Sourate Al-Baqara [2/163-164]

 Sourate Al-Baqara [2/163-164]
Bloc 81 Versets 2/163 à 164

Traduction du sens des versets
{163} Votre Dieu est un Dieu Unique. Il n’y a de divinité que Lui, le Tout-Miséricordieux, le Très-Miséricordieux. {164} En la création des cieux et de la terre, en l’alternance de la nuit et du jour, dans les vaisseaux qui voguent en mer, chargés de ce qui profite aux hommes, dans l’eau qu’Allah fait descendre du ciel – par laquelle Il redonne vie à la terre après sa mort et y dissémine toute espèce d’êtres vivants –, dans les changements des vents, et dans les nuées soumises entre ciel et terre, il y a en vérité des signes pour des gens qui raisonnent.

Translittération phonétique
{163} wa ilâhukum ilâhun wâḥid lâ ilâha illâ huwa al-raḥmânu al-raḥîm {164} inna fî khalqi al-samâwâti wa al-arḍi wa ikhtilâfi al-layli wa al-nahâri wa al-fulki allatî tajrî fî al-baḥri bimâ yanfa‘u al-nâsa wa mâ anzala allâhu mina al-samâʾi min mâʾin fa-aḥyâ bihi al-arḍa ba‘da mawtihâ wa baththa fîhâ min kulli dâbbatin wa taṣrîfi al-riyâḥi wa al-saḥâbi al-musakhkhari bayna al-samâʾi wa al-arḍi la-âyâtin li-qawmin ya‘qilûn

Exégèse des quatre grands commentateurs
Fakhr ad-Dîn ar-Râzî
[ar-Râzî, Mafâtîḥ, s. 2/163–164]

L’unicité divine est ici établie par l’observation des signes cosmiques. Les réalités évoquées ne sont ni isolées ni chaotiques : elles fonctionnent ensemble selon une harmonie orientée vers la vie et le bénéfice des hommes. La preuve de l’unicité n’est pas abstraite, elle se déploie dans la cohérence même du monde.

Ar-Râghib al-Iṣfahânî
[al-Iṣfahânî, Mufradât, racine ʾ-y-y]

Les âyât sont des signes qui indiquent un sens et orientent l’intelligence. Les phénomènes naturels mentionnés appellent à une lecture intérieure du réel : voir devient une forme de compréhension spirituelle lorsque l’esprit s’éveille à ce qu’ils désignent.

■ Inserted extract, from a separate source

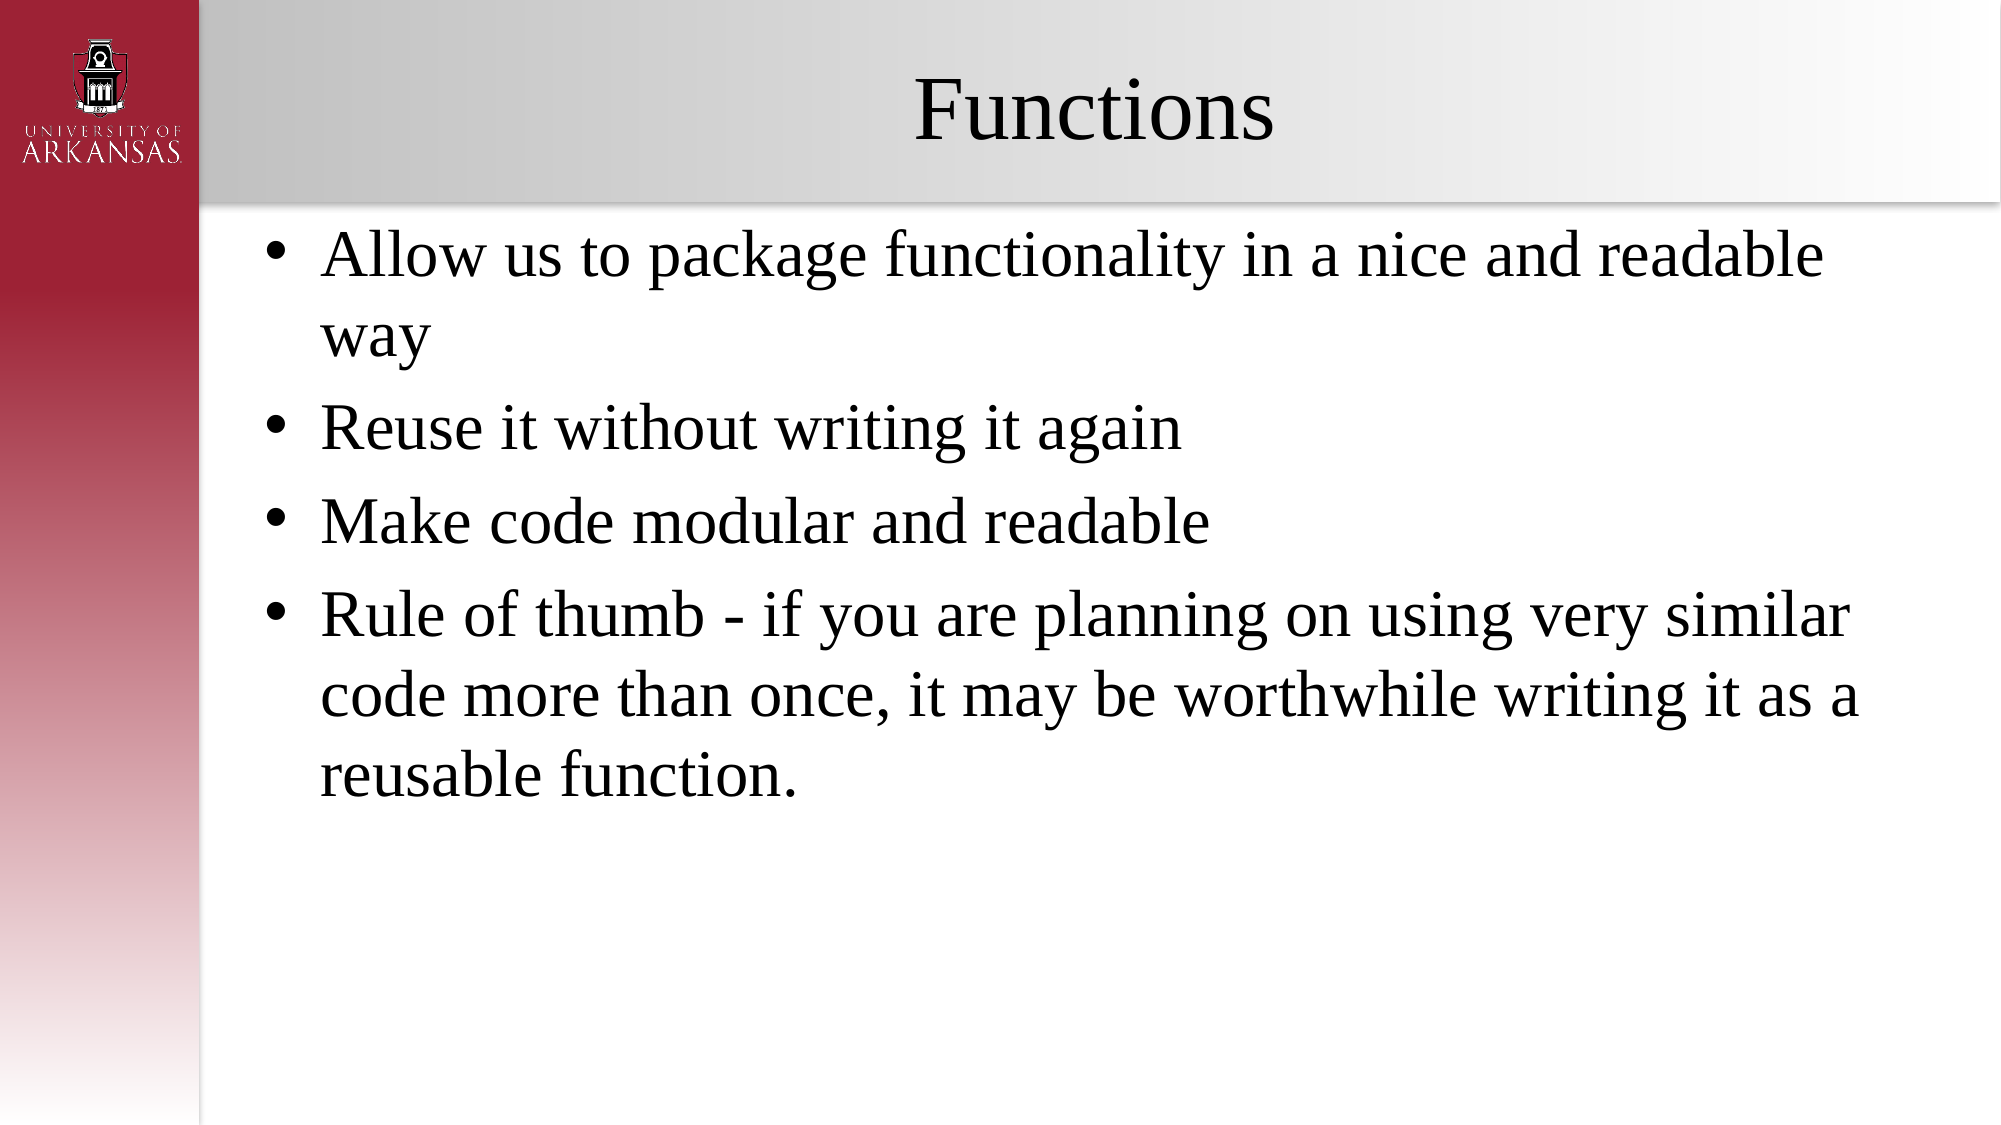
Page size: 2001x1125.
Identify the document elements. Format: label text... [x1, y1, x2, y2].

Muḥammad al-Ṭâhir Ibn ‘Âshûr
[Ibn ‘Âshûr, Taḥrîr, s. 2/163–164]

Ces versets instaurent une pédagogie de la contemplation rationnelle. La foi coranique ne se construit pas contre le monde, mais à partir de lui. L’ordre naturel manifeste une intelligence et une miséricorde actives, rendant la reconnaissance de Dieu évidente à qui réfléchit sans préjugé.

Muḥammad Ḥusayn Ṭabâṭabâ’î
[Ṭabâṭabâ’î, Mîzân, s. 2/163–164]

L’énumération décrit un cosmos soumis à un ordre unique. Les vents, les pluies et les nuages ne sont pas livrés au hasard : ils sont au service de la vie. Cette soumission universelle révèle que toute la création participe, à son niveau, à l’adoration et à la manifestation du commandement divin.

Résonnances contemporaines

Ces versets fondent une spiritualité de la présence au monde. L’unicité de Dieu n’est pas affirmée en rupture avec le réel, mais à partir de lui. La création devient un langage adressé à l’intelligence humaine, appelant à une méditation qui unit raison et reconnaissance. Le croyant n’est pas invité à fuir les phénomènes, mais à les lire comme des signes orientés.

Cette approche entre en tension avec les regards qui réduisent la nature à un mécanisme aveugle ou à une simple ressource exploitable. Le Coran refuse cet appauvrissement du réel. Il rappelle que l’univers porte une intention, une finalité et une miséricorde à l’œuvre. Ne pas voir ces signes, ce n’est pas manquer d’informations, mais fermer l’intelligence du cœur.

Il en découle une éthique du regard. Méditer les signes, c’est réapprendre à habiter le monde sans le désacraliser ni l’idolâtrer. Le tawḥîd devient une manière de percevoir : unifier ce qui est vu, compris et vécu. Dans un monde fragmenté entre technicité froide et spiritualité abstraite, le Coran propose une voie médiane : une contemplation incarnée, où la raison s’ouvre à la reconnaissance et où la foi s’enracine dans l’émerveillement lucide.